The societal problem is that many places need cheap and simple water testing. This could be useful because it would not require a full lab.

The main limitation is that the reaction would probably be one-time use and could lose activity during storage. I would address this by freeze-drying with stabilizers like trehalose and sealing the paper from humidity.

Homework question from Ally Huang

1. Background

A useful space biology problem is checking whether stored or recycled water has microbial contamination. In space, equipment, time, and storage are limited, so a small test would be valuable.

2. Target

I would target bacterial 16S rRNA as a general marker of bacterial contamination.
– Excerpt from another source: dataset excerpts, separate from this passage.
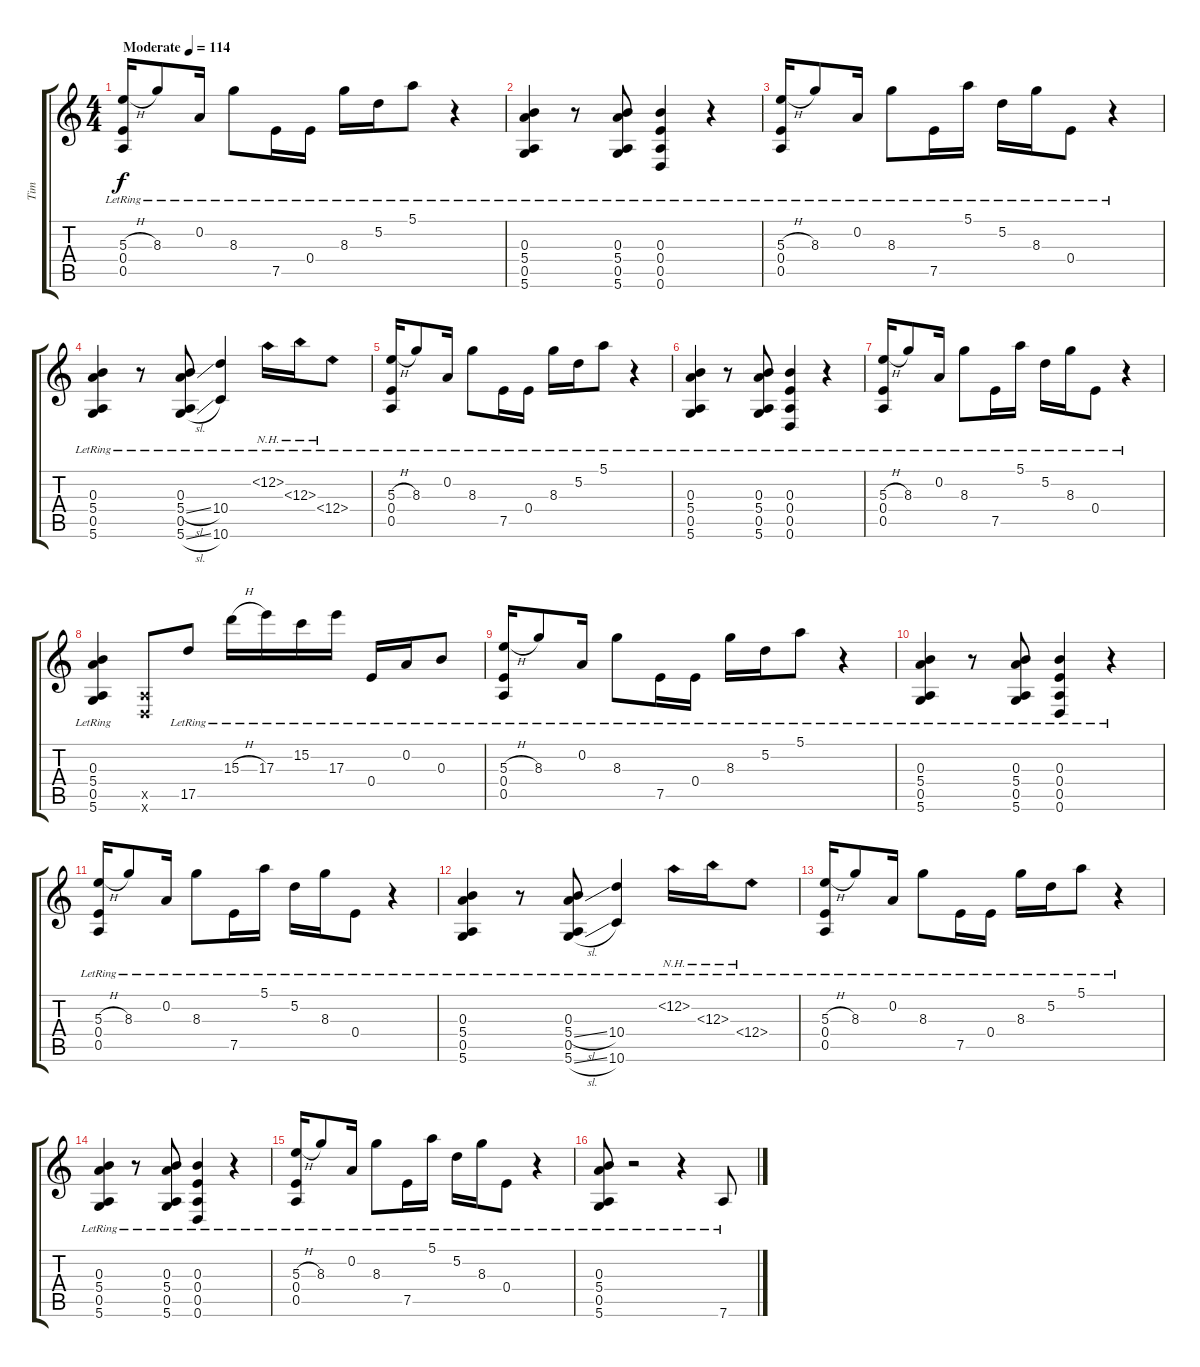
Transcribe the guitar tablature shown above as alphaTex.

\track ("Tim" "Tim") {instrument electricguitarclean}
\staff {score tabs}
\tuning (E4 A3 B3 E3 A2 D2) {hide}
\ts (4 4)
\tempo (114 "Moderate")
\clef g2
\ks c
(5.3{h lr} 0.4{lr} 0.5{lr}).16{dy f instrument electricguitarclean} 8.3{lr}.8 0.2{lr}.16 8.3{lr}.8 7.5{lr}.16 0.4{lr}.16 8.3{lr}.16 5.2{lr}.16 5.1{lr}.8 r.4 |
(0.3{lr} 5.4{lr} 0.5{lr} 5.6{lr}).4 r.8 (0.3{lr} 5.4{lr} 0.5{lr} 5.6{lr}).8 (0.3{lr} 0.4{lr} 0.5{lr} 0.6{lr}).4 r.4 |
(5.3{h lr} 0.4{lr} 0.5{lr}).16 8.3{lr}.8 0.2{lr}.16 8.3{lr}.8 7.5{lr}.16 5.1{lr}.16 5.2{lr}.16 8.3{lr}.16 0.4{lr}.8 r.4 |
(0.3{lr} 5.4{lr} 0.5{lr} 5.6{lr}).4 r.8 (0.3{lr} 5.4{sl lr} 0.5{lr} 5.6{sl lr}).8 (10.4{lr} 10.6{lr}).4 12.2{nh lr}.16 12.3{nh lr}.16 12.4{nh lr}.8 |
(5.3{h lr} 0.4{lr} 0.5{lr}).16 8.3{lr}.8 0.2{lr}.16 8.3{lr}.8 7.5{lr}.16 0.4{lr}.16 8.3{lr}.16 5.2{lr}.16 5.1{lr}.8 r.4 |
(0.3{lr} 5.4{lr} 0.5{lr} 5.6{lr}).4 r.8 (0.3{lr} 5.4{lr} 0.5{lr} 5.6{lr}).8 (0.3{lr} 0.4{lr} 0.5{lr} 0.6{lr}).4 r.4 |
(5.3{h lr} 0.4{lr} 0.5{lr}).16 8.3{lr}.8 0.2{lr}.16 8.3{lr}.8 7.5{lr}.16 5.1{lr}.16 5.2{lr}.16 8.3{lr}.16 0.4{lr}.8 r.4 |
(0.3{lr} 5.4{lr} 0.5{lr} 5.6{lr}).4 (0.5{x} 0.6{x}).8 17.5{lr}.8 15.3{h lr}.16 17.3{lr}.16 15.2{lr}.16 17.3{lr}.16 0.4{lr}.16 0.2{lr}.16 0.3{lr}.8 |
(5.3{h lr} 0.4{lr} 0.5{lr}).16 8.3{lr}.8 0.2{lr}.16 8.3{lr}.8 7.5{lr}.16 0.4{lr}.16 8.3{lr}.16 5.2{lr}.16 5.1{lr}.8 r.4 |
(0.3{lr} 5.4{lr} 0.5{lr} 5.6{lr}).4 r.8 (0.3{lr} 5.4{lr} 0.5{lr} 5.6{lr}).8 (0.3{lr} 0.4{lr} 0.5{lr} 0.6{lr}).4 r.4 |
(5.3{h lr} 0.4{lr} 0.5{lr}).16 8.3{lr}.8 0.2{lr}.16 8.3{lr}.8 7.5{lr}.16 5.1{lr}.16 5.2{lr}.16 8.3{lr}.16 0.4{lr}.8 r.4 |
(0.3{lr} 5.4{lr} 0.5{lr} 5.6{lr}).4 r.8 (0.3{lr} 5.4{sl lr} 0.5{lr} 5.6{sl lr}).8 (10.4{lr} 10.6{lr}).4 12.2{nh lr}.16 12.3{nh lr}.16 12.4{nh lr}.8 |
(5.3{h lr} 0.4{lr} 0.5{lr}).16 8.3{lr}.8 0.2{lr}.16 8.3{lr}.8 7.5{lr}.16 0.4{lr}.16 8.3{lr}.16 5.2{lr}.16 5.1{lr}.8 r.4 |
(0.3{lr} 5.4{lr} 0.5{lr} 5.6{lr}).4 r.8 (0.3{lr} 5.4{lr} 0.5{lr} 5.6{lr}).8 (0.3{lr} 0.4{lr} 0.5{lr} 0.6{lr}).4 r.4 |
(5.3{h lr} 0.4{lr} 0.5{lr}).16 8.3{lr}.8 0.2{lr}.16 8.3{lr}.8 7.5{lr}.16 5.1{lr}.16 5.2{lr}.16 8.3{lr}.16 0.4{lr}.8 r.4 |
(0.3{lr} 5.4{lr} 0.5{lr} 5.6{lr}).8 r.2 r.4 7.6{lr}.8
3. Relation to space biology

This target is relevant because water systems in spacecraft need to stay safe. A cell-free sensor could detect contamination without needing to grow bacteria in culture.

4. Research goal

The goal is to make a freeze-dried cell-free sensor that detects bacterial contamination in spacecraft water. This would be lightweight, easy to store, and simple to activate with a water sample.

5. Experimental plan

I would make freeze-dried cell-free reactions containing the sensor and reporter. I would test clean water as a negative control and water with added bacterial RNA or DNA as a positive control. Then I would measure color change or fluorescence after rehydration.

Final Project: Slide added, Twist and other reagants submitted.